(Coordinate annotation records)
>> begin
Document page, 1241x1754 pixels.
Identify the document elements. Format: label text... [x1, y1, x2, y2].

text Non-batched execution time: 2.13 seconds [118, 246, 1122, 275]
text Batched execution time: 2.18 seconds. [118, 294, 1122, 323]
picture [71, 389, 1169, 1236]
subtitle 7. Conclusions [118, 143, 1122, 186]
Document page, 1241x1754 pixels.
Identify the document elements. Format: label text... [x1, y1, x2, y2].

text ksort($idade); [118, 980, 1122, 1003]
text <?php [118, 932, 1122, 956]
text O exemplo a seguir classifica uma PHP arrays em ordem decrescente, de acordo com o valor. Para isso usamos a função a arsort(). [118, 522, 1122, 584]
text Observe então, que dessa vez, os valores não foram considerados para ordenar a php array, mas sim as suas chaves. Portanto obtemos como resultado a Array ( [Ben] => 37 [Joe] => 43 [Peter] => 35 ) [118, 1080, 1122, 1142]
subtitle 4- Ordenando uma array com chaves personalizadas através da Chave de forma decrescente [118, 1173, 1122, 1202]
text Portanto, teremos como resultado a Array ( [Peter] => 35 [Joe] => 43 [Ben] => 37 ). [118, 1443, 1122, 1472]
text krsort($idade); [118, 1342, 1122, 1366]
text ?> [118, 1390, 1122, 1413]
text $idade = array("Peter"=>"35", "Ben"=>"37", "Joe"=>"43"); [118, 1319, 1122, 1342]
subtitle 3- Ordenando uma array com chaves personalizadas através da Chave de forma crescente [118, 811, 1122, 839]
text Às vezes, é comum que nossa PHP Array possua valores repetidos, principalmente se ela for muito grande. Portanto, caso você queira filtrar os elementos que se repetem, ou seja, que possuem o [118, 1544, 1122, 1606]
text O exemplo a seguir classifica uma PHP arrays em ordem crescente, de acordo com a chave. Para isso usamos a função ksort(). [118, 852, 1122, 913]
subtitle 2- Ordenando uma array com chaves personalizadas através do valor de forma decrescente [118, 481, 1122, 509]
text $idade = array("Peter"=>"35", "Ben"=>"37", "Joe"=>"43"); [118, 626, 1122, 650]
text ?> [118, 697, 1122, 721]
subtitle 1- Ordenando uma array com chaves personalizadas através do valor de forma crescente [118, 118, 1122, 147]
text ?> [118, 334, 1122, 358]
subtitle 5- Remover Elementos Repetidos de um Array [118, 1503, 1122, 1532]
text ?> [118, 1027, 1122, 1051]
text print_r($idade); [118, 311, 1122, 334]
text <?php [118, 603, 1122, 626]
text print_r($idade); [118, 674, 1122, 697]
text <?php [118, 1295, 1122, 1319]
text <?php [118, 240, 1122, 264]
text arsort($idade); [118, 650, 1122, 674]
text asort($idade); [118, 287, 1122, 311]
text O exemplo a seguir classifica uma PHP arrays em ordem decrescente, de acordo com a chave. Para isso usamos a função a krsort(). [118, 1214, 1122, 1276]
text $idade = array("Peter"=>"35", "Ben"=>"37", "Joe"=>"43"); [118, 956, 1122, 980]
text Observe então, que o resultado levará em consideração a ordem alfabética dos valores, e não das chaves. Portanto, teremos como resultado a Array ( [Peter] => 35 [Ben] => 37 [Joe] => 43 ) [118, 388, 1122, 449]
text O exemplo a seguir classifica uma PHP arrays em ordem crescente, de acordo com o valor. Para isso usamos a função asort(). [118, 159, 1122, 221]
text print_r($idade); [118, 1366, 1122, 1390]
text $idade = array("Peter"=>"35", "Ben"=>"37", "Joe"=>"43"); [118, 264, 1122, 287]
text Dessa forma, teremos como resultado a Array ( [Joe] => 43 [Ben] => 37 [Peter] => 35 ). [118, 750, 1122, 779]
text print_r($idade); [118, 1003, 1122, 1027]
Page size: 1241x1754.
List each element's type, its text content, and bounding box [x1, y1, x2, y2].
>> end
THE EXERCISE — Reproduce every line of the records above without any changes.

THE REPLY —
Document page, 1241x1754 pixels.
Identify the document elements. Format: label text... [x1, y1, x2, y2].

text Non-batched execution time: 2.13 seconds [118, 246, 1122, 275]
text Batched execution time: 2.18 seconds. [118, 294, 1122, 323]
picture [71, 389, 1169, 1236]
subtitle 7. Conclusions [118, 143, 1122, 186]
Document page, 1241x1754 pixels.
Identify the document elements. Format: label text... [x1, y1, x2, y2].

text ksort($idade); [118, 980, 1122, 1003]
text <?php [118, 932, 1122, 956]
text O exemplo a seguir classifica uma PHP arrays em ordem decrescente, de acordo com o valor. Para isso usamos a função a arsort(). [118, 522, 1122, 584]
text Observe então, que dessa vez, os valores não foram considerados para ordenar a php array, mas sim as suas chaves. Portanto obtemos como resultado a Array ( [Ben] => 37 [Joe] => 43 [Peter] => 35 ) [118, 1080, 1122, 1142]
subtitle 4- Ordenando uma array com chaves personalizadas através da Chave de forma decrescente [118, 1173, 1122, 1202]
text Portanto, teremos como resultado a Array ( [Peter] => 35 [Joe] => 43 [Ben] => 37 ). [118, 1443, 1122, 1472]
text krsort($idade); [118, 1342, 1122, 1366]
text ?> [118, 1390, 1122, 1413]
text $idade = array("Peter"=>"35", "Ben"=>"37", "Joe"=>"43"); [118, 1319, 1122, 1342]
subtitle 3- Ordenando uma array com chaves personalizadas através da Chave de forma crescente [118, 811, 1122, 839]
text Às vezes, é comum que nossa PHP Array possua valores repetidos, principalmente se ela for muito grande. Portanto, caso você queira filtrar os elementos que se repetem, ou seja, que possuem o [118, 1544, 1122, 1606]
text O exemplo a seguir classifica uma PHP arrays em ordem crescente, de acordo com a chave. Para isso usamos a função ksort(). [118, 852, 1122, 913]
subtitle 2- Ordenando uma array com chaves personalizadas através do valor de forma decrescente [118, 481, 1122, 509]
text $idade = array("Peter"=>"35", "Ben"=>"37", "Joe"=>"43"); [118, 626, 1122, 650]
text ?> [118, 697, 1122, 721]
subtitle 1- Ordenando uma array com chaves personalizadas através do valor de forma crescente [118, 118, 1122, 147]
text ?> [118, 334, 1122, 358]
subtitle 5- Remover Elementos Repetidos de um Array [118, 1503, 1122, 1532]
text ?> [118, 1027, 1122, 1051]
text print_r($idade); [118, 311, 1122, 334]
text <?php [118, 603, 1122, 626]
text print_r($idade); [118, 674, 1122, 697]
text <?php [118, 1295, 1122, 1319]
text <?php [118, 240, 1122, 264]
text arsort($idade); [118, 650, 1122, 674]
text asort($idade); [118, 287, 1122, 311]
text O exemplo a seguir classifica uma PHP arrays em ordem decrescente, de acordo com a chave. Para isso usamos a função a krsort(). [118, 1214, 1122, 1276]
text $idade = array("Peter"=>"35", "Ben"=>"37", "Joe"=>"43"); [118, 956, 1122, 980]
text Observe então, que o resultado levará em consideração a ordem alfabética dos valores, e não das chaves. Portanto, teremos como resultado a Array ( [Peter] => 35 [Ben] => 37 [Joe] => 43 ) [118, 388, 1122, 449]
text O exemplo a seguir classifica uma PHP arrays em ordem crescente, de acordo com o valor. Para isso usamos a função asort(). [118, 159, 1122, 221]
text print_r($idade); [118, 1366, 1122, 1390]
text $idade = array("Peter"=>"35", "Ben"=>"37", "Joe"=>"43"); [118, 264, 1122, 287]
text Dessa forma, teremos como resultado a Array ( [Joe] => 43 [Ben] => 37 [Peter] => 35 ). [118, 750, 1122, 779]
text print_r($idade); [118, 1003, 1122, 1027]
Page size: 1241x1754.
List each element's type, its text content, and bounding box [x1, y1, x2, y2].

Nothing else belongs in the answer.